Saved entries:
━━━━━━━━━━━━━━━━

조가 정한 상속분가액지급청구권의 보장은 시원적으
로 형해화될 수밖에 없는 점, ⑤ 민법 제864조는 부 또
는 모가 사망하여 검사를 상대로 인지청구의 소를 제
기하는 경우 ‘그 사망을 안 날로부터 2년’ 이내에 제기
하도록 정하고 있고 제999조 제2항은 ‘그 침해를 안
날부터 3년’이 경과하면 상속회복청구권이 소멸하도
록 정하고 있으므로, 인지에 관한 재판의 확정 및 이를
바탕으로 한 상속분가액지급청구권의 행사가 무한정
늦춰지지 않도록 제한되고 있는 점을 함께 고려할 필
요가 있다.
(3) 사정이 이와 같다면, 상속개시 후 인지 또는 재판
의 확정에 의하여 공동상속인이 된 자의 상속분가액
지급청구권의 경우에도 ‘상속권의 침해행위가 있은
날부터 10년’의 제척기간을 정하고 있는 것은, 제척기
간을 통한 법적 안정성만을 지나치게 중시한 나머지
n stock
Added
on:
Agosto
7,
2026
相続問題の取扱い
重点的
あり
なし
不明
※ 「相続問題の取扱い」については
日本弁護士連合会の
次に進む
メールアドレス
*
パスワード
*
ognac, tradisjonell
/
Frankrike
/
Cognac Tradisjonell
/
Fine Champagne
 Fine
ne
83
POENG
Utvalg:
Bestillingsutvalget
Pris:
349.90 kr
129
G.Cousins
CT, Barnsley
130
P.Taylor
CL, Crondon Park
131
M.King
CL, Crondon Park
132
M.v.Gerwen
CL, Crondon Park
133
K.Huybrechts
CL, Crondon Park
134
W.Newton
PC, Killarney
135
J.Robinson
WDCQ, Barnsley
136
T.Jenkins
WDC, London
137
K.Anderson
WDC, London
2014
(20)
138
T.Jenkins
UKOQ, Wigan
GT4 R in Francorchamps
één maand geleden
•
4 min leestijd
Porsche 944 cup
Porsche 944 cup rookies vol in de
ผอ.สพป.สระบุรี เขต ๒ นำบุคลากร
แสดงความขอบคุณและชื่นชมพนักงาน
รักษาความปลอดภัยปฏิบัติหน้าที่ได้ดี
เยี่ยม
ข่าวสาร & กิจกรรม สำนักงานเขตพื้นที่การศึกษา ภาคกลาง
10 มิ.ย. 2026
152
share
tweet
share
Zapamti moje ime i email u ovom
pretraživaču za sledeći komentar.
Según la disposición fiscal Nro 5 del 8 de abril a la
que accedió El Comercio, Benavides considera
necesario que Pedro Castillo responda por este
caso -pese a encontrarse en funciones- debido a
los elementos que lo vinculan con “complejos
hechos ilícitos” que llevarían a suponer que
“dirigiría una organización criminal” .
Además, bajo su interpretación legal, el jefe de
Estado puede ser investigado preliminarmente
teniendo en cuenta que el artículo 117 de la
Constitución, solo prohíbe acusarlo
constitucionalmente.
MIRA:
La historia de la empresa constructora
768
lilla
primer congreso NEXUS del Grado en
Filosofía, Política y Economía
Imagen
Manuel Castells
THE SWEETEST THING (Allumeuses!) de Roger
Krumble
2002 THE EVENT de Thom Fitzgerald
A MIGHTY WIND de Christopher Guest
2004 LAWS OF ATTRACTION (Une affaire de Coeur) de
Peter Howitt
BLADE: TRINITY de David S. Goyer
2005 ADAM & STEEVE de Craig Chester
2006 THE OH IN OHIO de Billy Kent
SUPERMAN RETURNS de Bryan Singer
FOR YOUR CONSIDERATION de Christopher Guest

━━━━━━━━━━━━━━━━

**TASK BRIEF:** Find the count of lines in the data above where the word "상속분가액지급청구권의" occurs, and write down only that count.

**YOUR SOLUTION:** 2